In 2012, the facade rose window was restored by a glass preservation team of Larry Gordon and Reuben Bechtold who reused as much of the old glass as possible. The frame was redone out of old cypress and restorers  were able to reuse a good deal of the old glass.  did the work. 

Also in 2012, a complete historic structures report and preservation plan was prepared for the building. To do everything that is needed it is estimated at least $3.5 million dollars will be needed. This will require a big congregational commitment and creative fund raising to establish some public-private partnerships. It can be done - Kehila Kedosha Janina on Broome Street is proof of what is possible.

This summer a new restoration effort  in getting started. It will be hard work. But it begins. The congregation recently approved a plan to move ahead with approximately $200,000 in essential repairs.
NY, NY. Stanton Street Shul. Zodiac sign (Pisces / Dagim) for month of Adar Detail of Photo: Samuel Gruber (2017).


The shul that stands at 180 Stanton Street is the first American home of Congregation Bnai Jacob Anshe Brzezan ("Sons of Jacob, People of Brzezan"). Incorporated in 1893, the community of Jewish immigrants from the town of Brzezan in Southeast Galicia, (formerly Austria-Hungary, then Poland, now the Ukraine), created their place of worship from an existing structure on the site in 1913, within a thriving Lower East Side Jewish community....

... The stone and brick structure is wedged into a tiny, narrow lot—only twenty feet wide and roughly 100 feet long. A three-story building, the synagogue houses the beis midrash (house of study) in the basement, where members daven during the week in daily prayer. It includes a raised reader’s platform, and a built-in ark for the torah scrolls at the north end. Rising above the room on either side are galleries for the women’s section, and a pressed-metal ceiling with two octagonal skylight domes. A series of 12 wall paintings of the months, with zodiac signs – said to be unique to the Lower East Side – date back at least to 1939.

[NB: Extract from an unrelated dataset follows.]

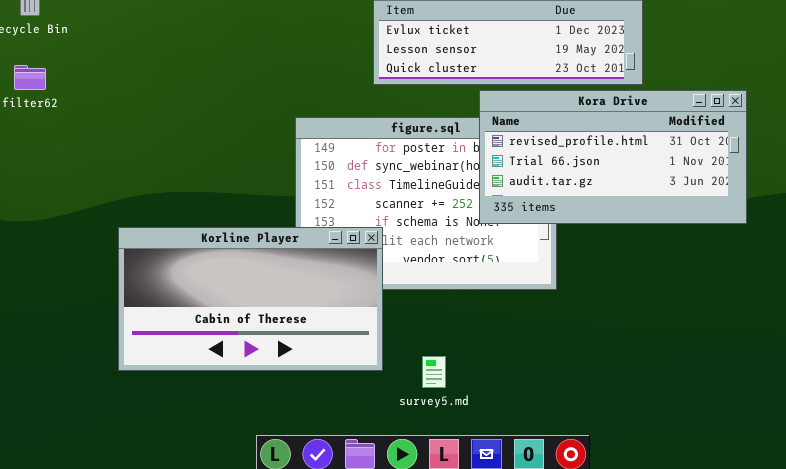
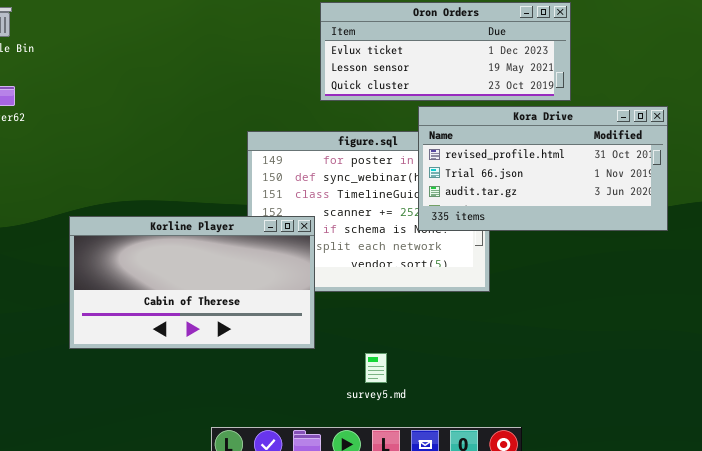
Korline Player: [118,227,383,371] -> [69,216,315,349], moved

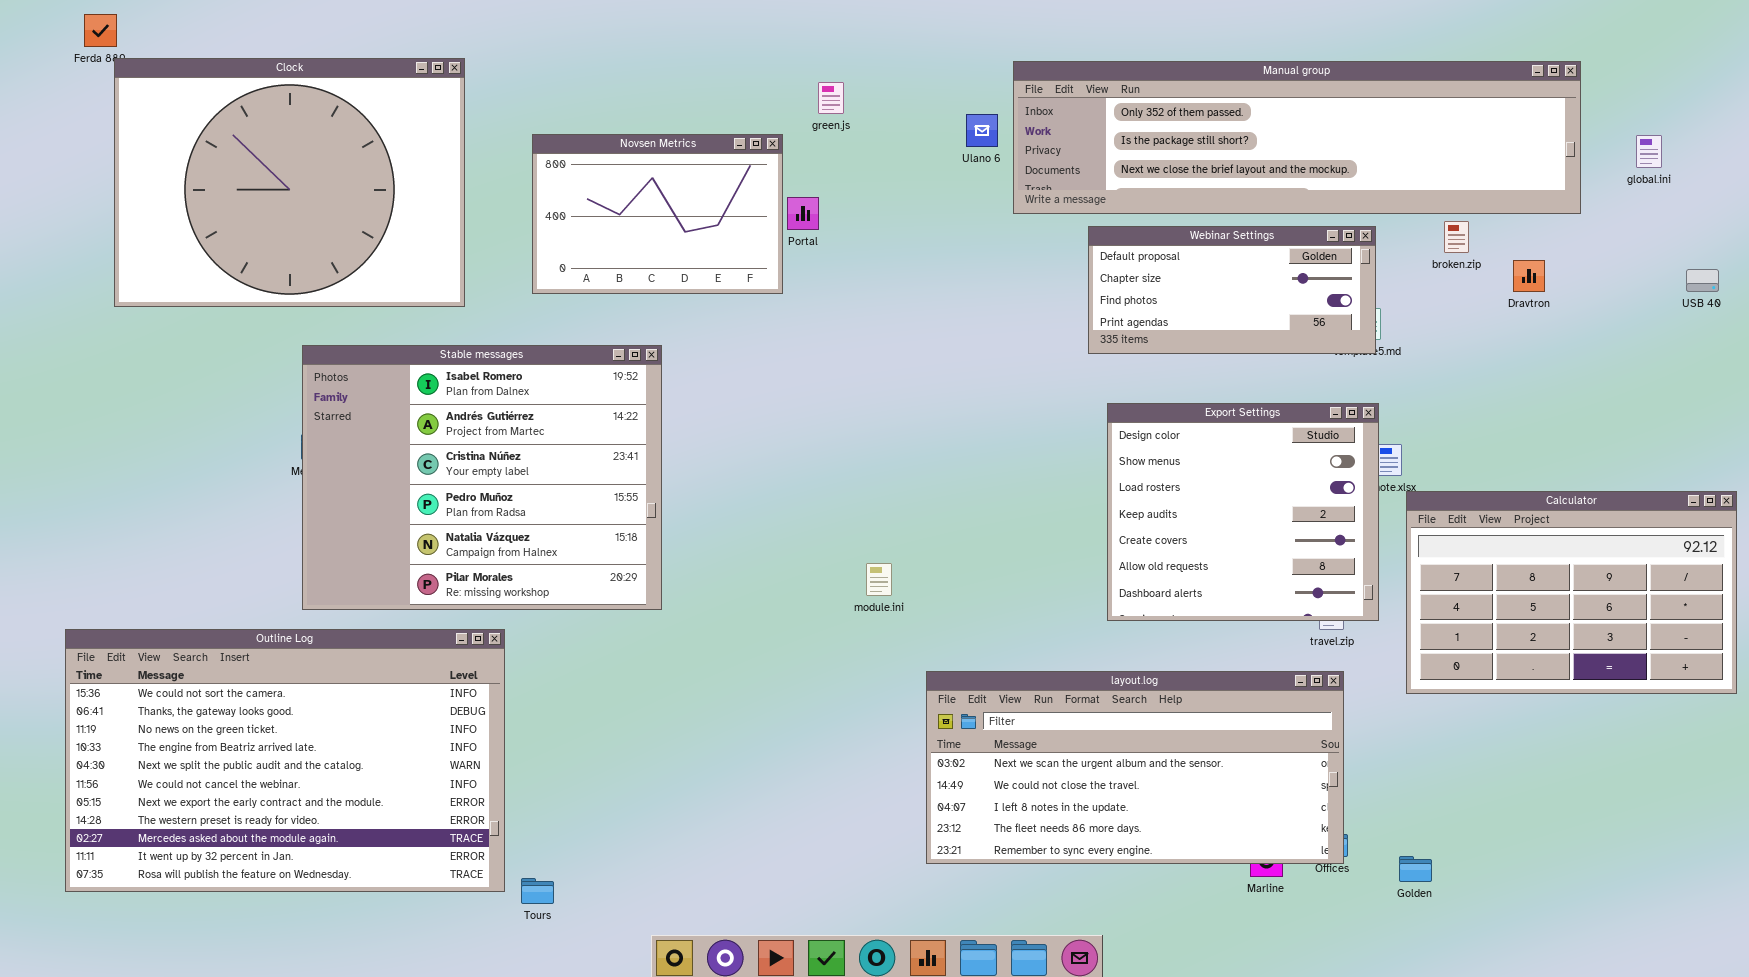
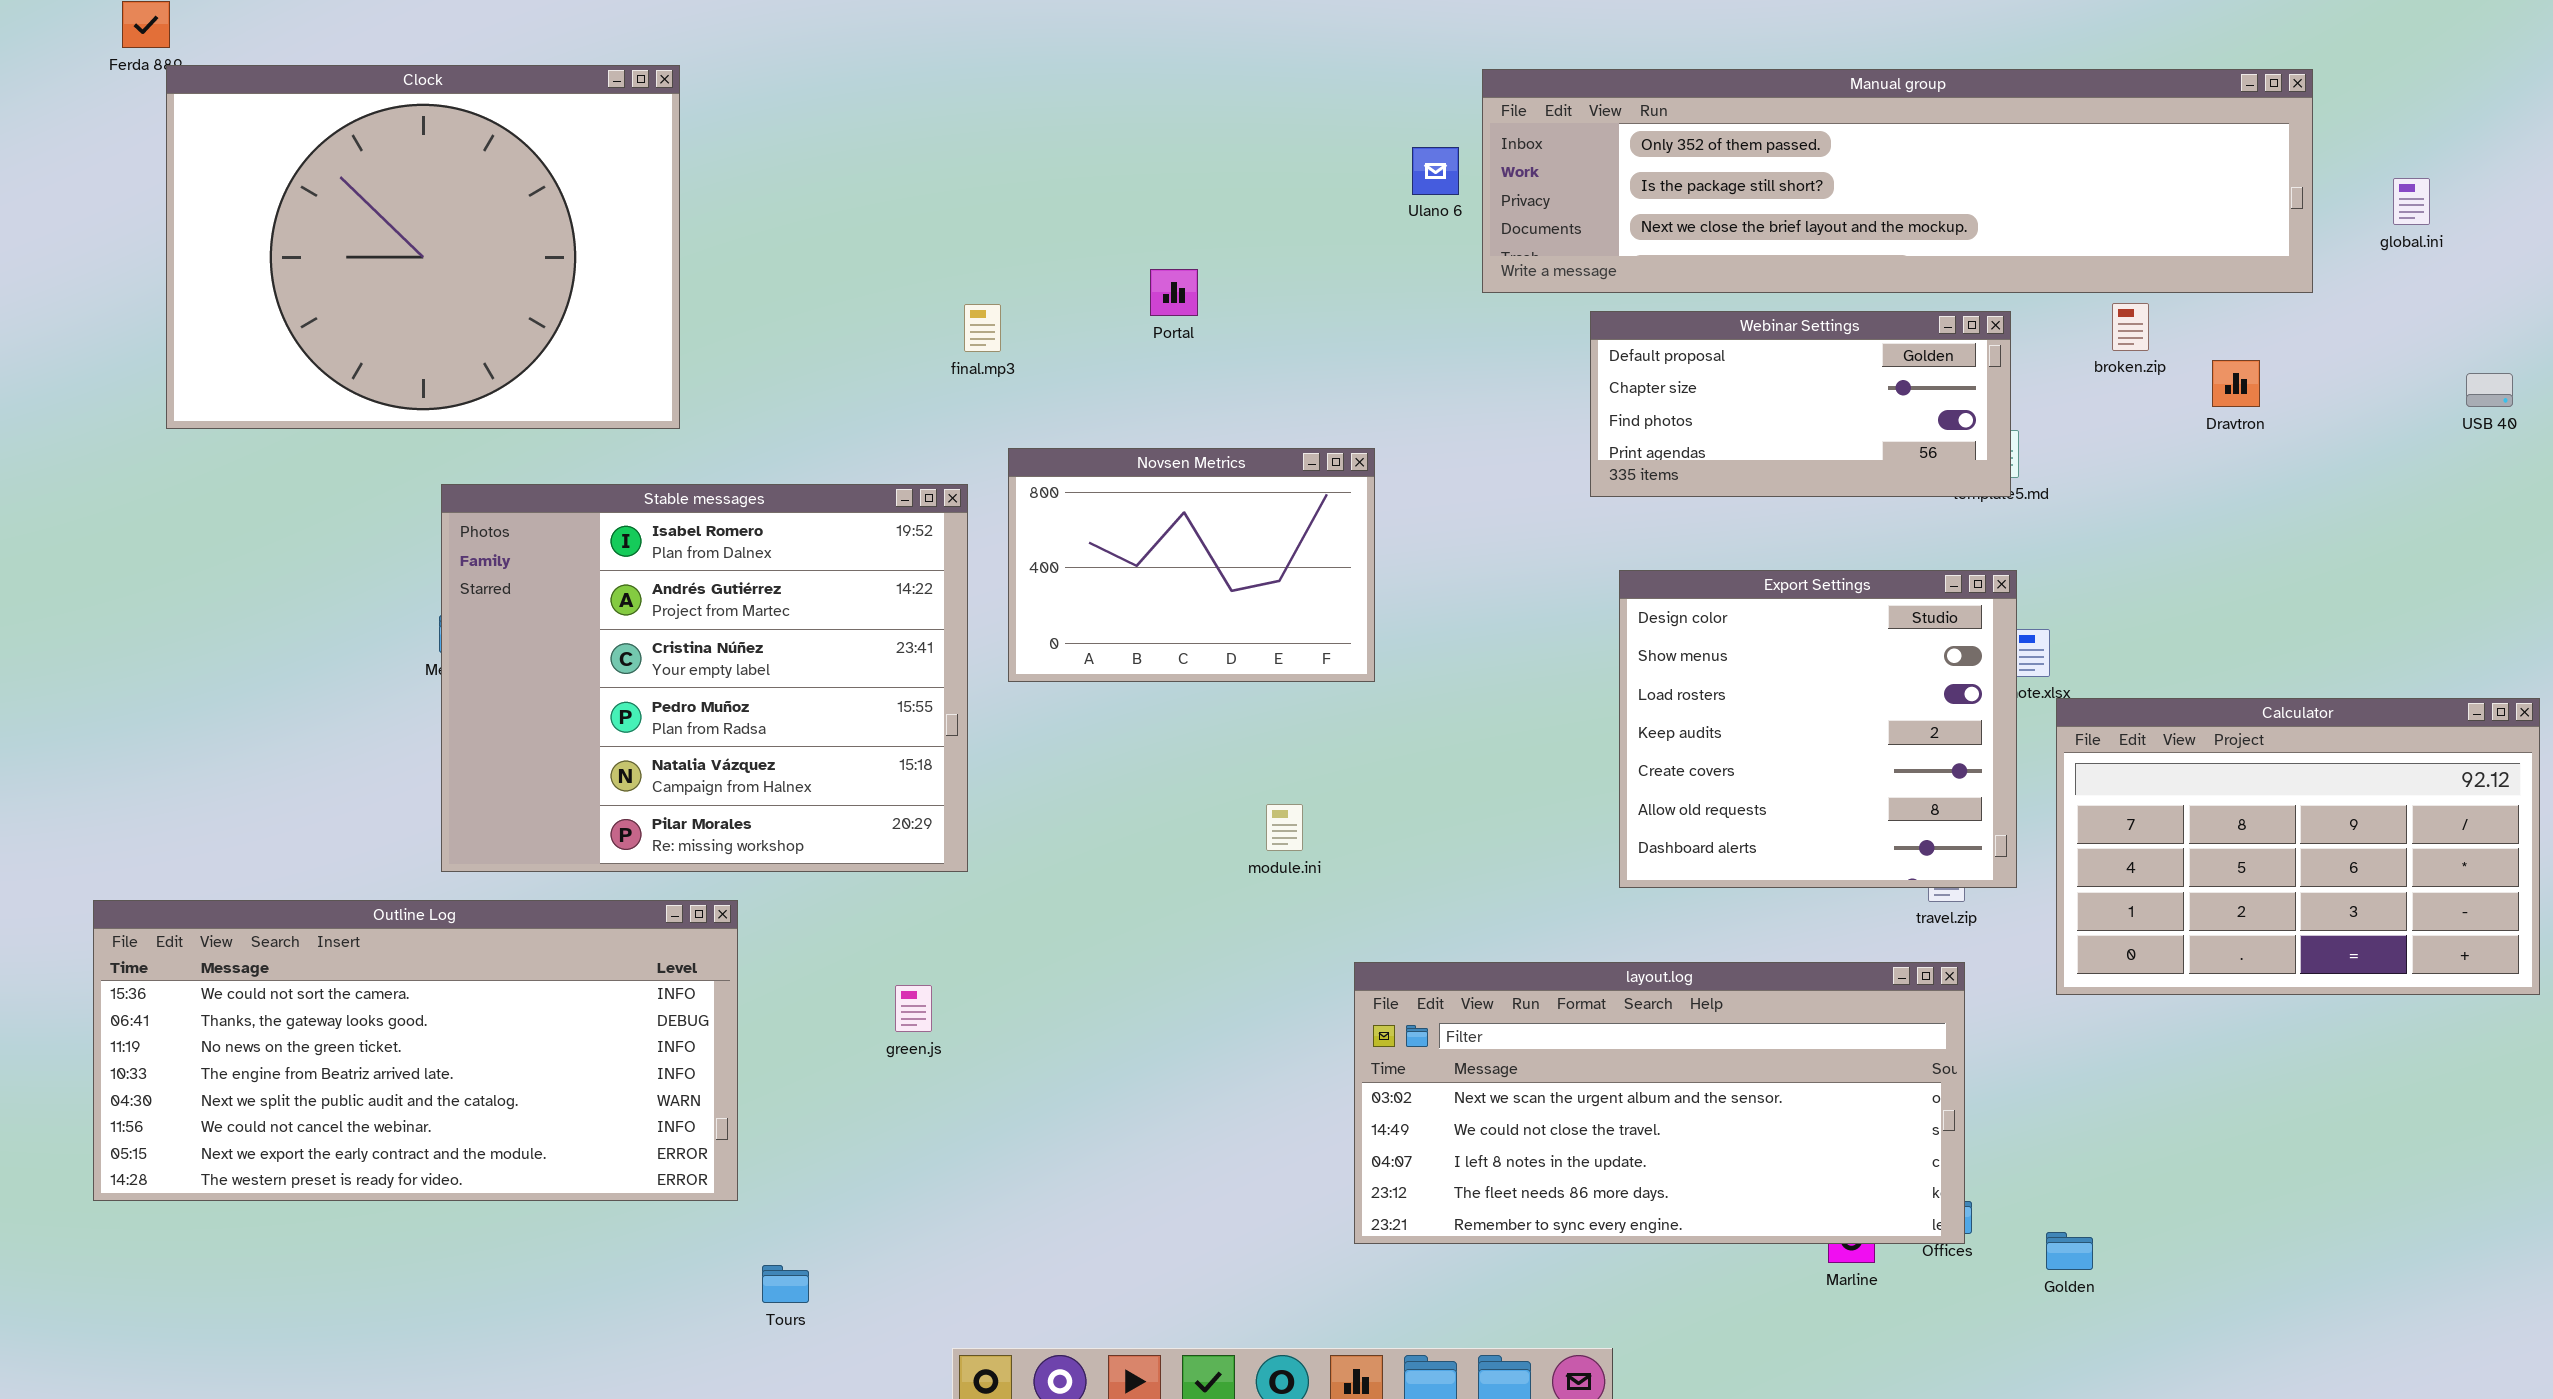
green.js: [818,82,844,114] -> [895,985,932,1032], moved
Novsen Metrics: [532,134,783,294] -> [1008,448,1375,682], moved
Outline Log: [65,629,505,892] -> [93,900,738,1201], resized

In 1952, Anshei Brzezan merged with the joint congregation Bnai Joseph Dugel Macheneh Ephraim which represented two other towns from Poland, Rymanow and Bluzhower, a common practice at a time when the Jewish LES was shrinking so rapidly. Many of the shuls were also being displaced by the urban renewal projects taking place in lower Manhattan in the late 50s. The Stanton Street Shul, located in a Latino part of the Lower East Side, was one of only a few that survived.

Again, from the congregation website:
 

The survival of this small shul (one of approximately a dozen functioning synagogues in the neighborhood today) is not only a testament to the perseverance of its elderly, immigrant members, for whom it is a true home and living memorial to otherwise forgotten towns. It is also a symbol of the renewal of the Lower East Side as a neighborhood where younger Jews with their own traditions are now moving in and forming connections, reweaving the chain of generations so nearly unraveled in the turmoil of the twentieth century.